Quest’anno, la Cina va verso un miliardo di tonnellate di acciaio

Alla fine di quest’anno, la produzione di acciaio cinese sembra destinata a raggiungere la cifra record di 1 miliardo di tonnellate.

Quest'anno, la Cina va verso un miliardo di tonnellate di acciaio

Quanto è grande lo strapotere cinese nella produzione di acciaio? Certamente, meno grande di quanto lo sarà nel nuovo decennio.

Quest’anno, dopo una sensazionale ripresa dai lockdown del coronavirus nel primo trimestre, la Cina è sulla buona strada per raggiungere 1 miliardo di tonnellate di produzione di acciaio. Si tratta di una cifra record che supera i 996,3 milioni di tonnellate del 2019, ancor più sbalorditiva tenendo conto che il consumo di acciaio ha subito un arresto pesante nella prima parte dell’anno.

Solo in Cina la produzione è aumentata

In tutto il mondo, la Cina è l’unico grande paese produttore ad aver aumentato la produzione quest’anno, con un aumento del 5,6 percento a fine ottobre. Europa, Nord America, Giappone, Corea del Sud e India hanno tutti sofferto un calo che ha portato ad una riduzione globale dell’1,9 percento.

Ad agosto e settembre c’è stato un lieve calo, ma ad ottobre la produzione cinese è aumentata anche rispetto all’anno scorso.

Tutto ciò in un contesto dove sono in atto controlli e misure per ridurre l’inquinamento. Secondo un articolo pubblicato dal Nasdaq, le acciaierie cinesi stanno migrando verso nuovi impianti meno inquinanti. Perciò, non saranno soggette alle restrizioni che le autorità hanno imposto per il controllo dell’inquinamento sugli impianti più vecchi.
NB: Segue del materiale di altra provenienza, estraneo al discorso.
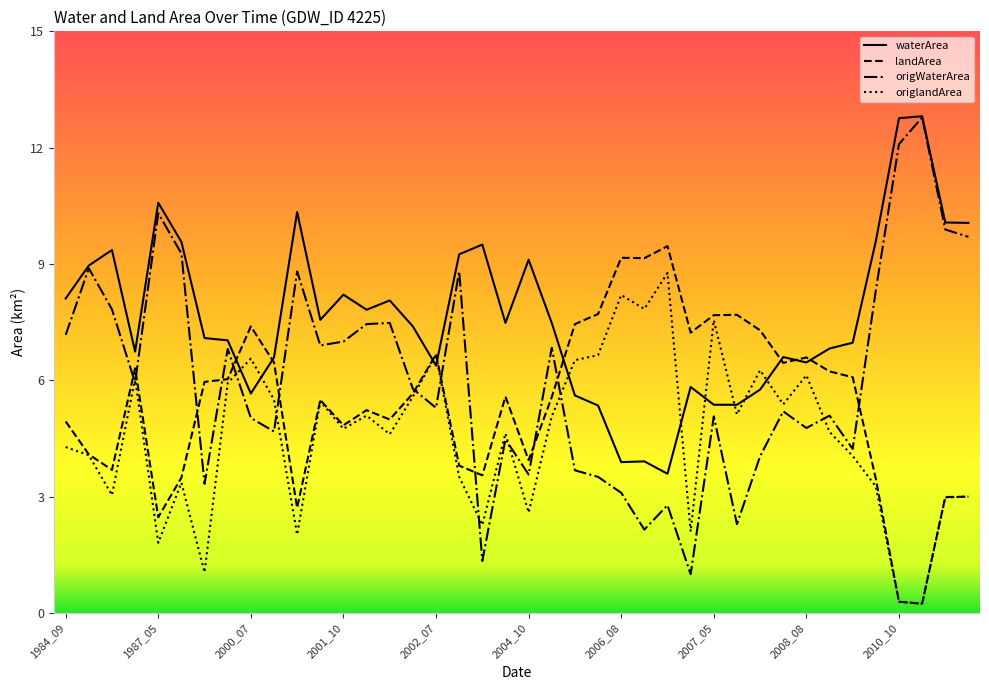

What is the minimum value for landArea?

0.2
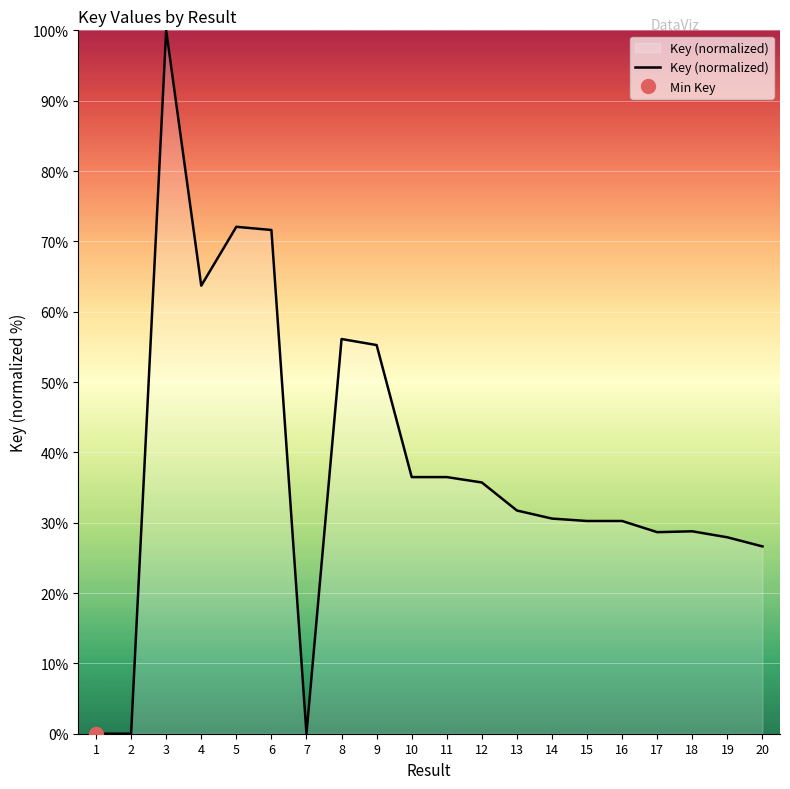

Rank the categories by value from highest to lowest.

3, 5, 6, 4, 8, 9, 11, 10, 12, 13, 14, 15, 16, 18, 17, 19, 20, 7, 2, 1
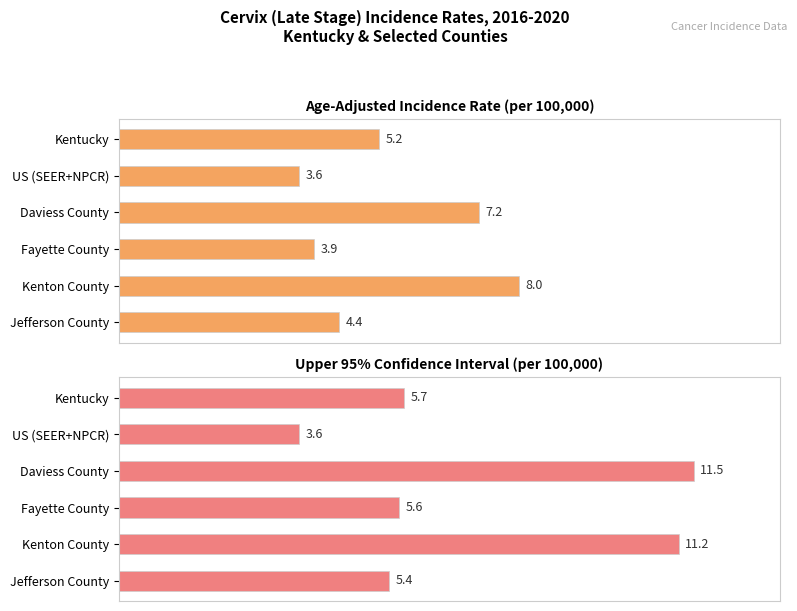

At how many categories does at least one series exceed 5?

5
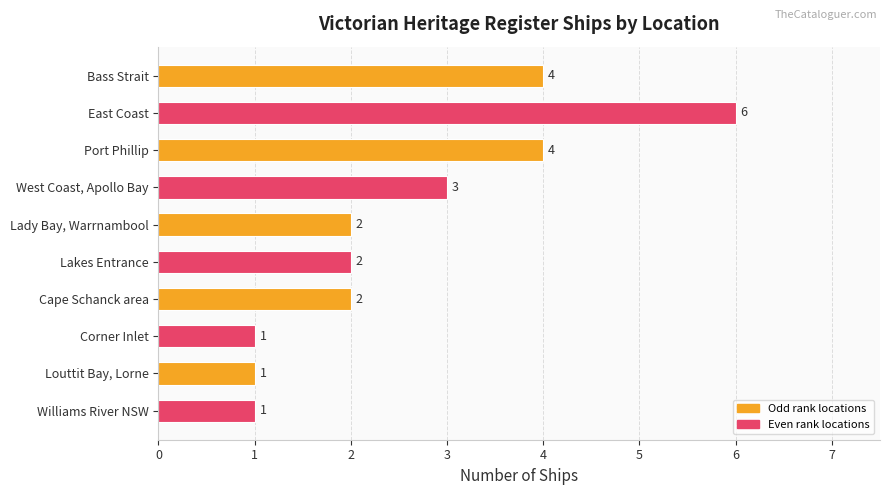

What is the change in value from East Coast to Louttit Bay, Lorne?

-5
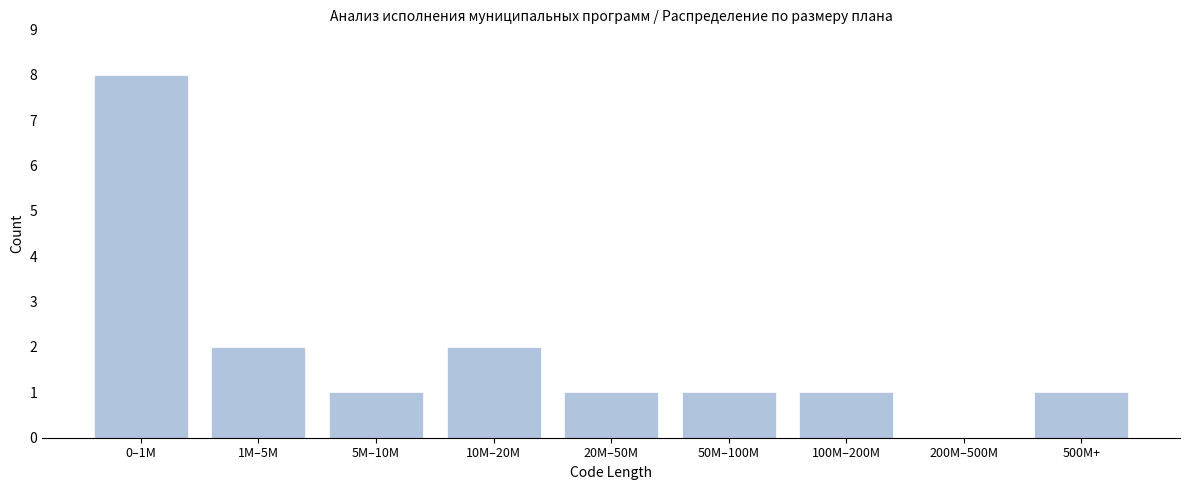

Reading right to left, extract all data points from this chart.

500M+=1	200M–500M=0	100M–200M=1	50M–100M=1	20M–50M=1	10M–20M=2	5M–10M=1	1M–5M=2	0–1M=8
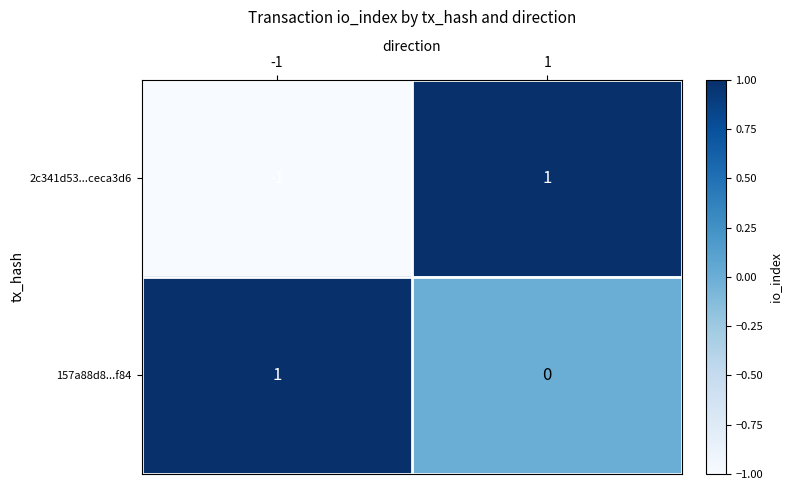

Between -1 and 1, which series saw the biggest shift?

2c341d53...ceca3d6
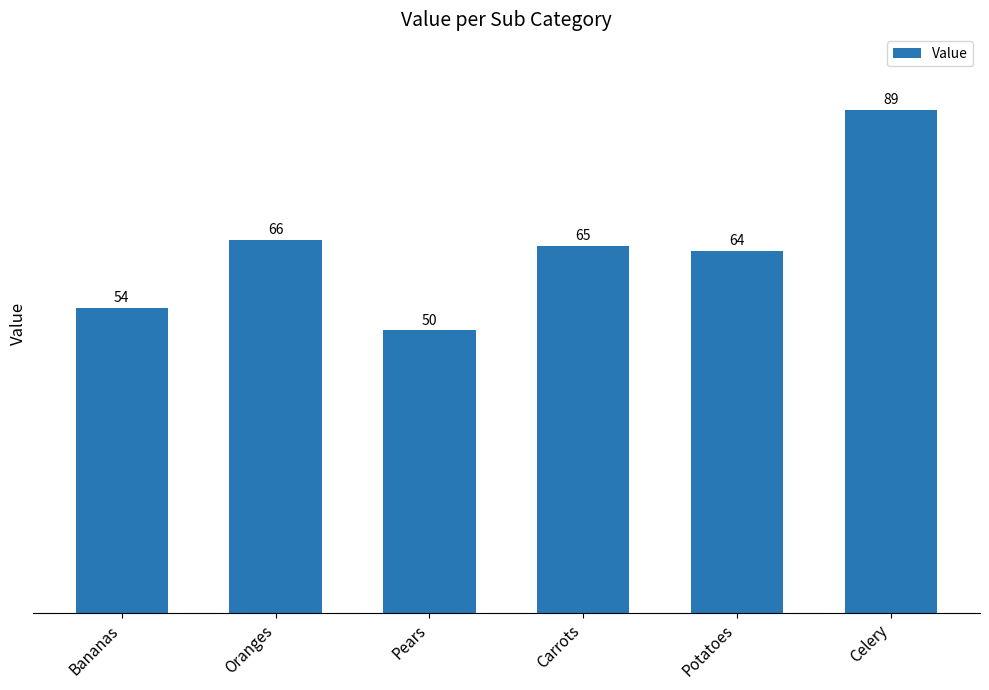

Count the number of data series in this chart.

1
Come si ricorderà, nell’inverno 2019, le restrizioni di produzione attuate dalle acciaierie per controllare l’inquinamento atmosferico, avevano rallentato la produzione. Quest’anno, l’effetto delle restrizioni sarà quasi certamente minore.

E quando finiranno gli incentivi governativi?

Non va certo dimenticato che il boom produttivo di acciaio di quest’anno, oltre che dalla forte domanda, è stato spinto da una politica governativa di incentivi. Il problema della sovra-capacità strutturale della Cina per la produzione di acciaio rimane, anche se con impianti sempre più efficienti e meno inquinanti.

Poiché il governo cinese non potrà pompare per sempre l’economia con programmi di stimolo, presto o tardi arriverà il momento in cui la domanda interna si sgonfierà. Sarà allora che l’enorme capacità produttiva di acciaio cinese potrebbe riversarsi addosso al resto del mondo. Un incubo per tutti i produttori al di fuori della Cina, che potrebbe avverarsi nel 2021.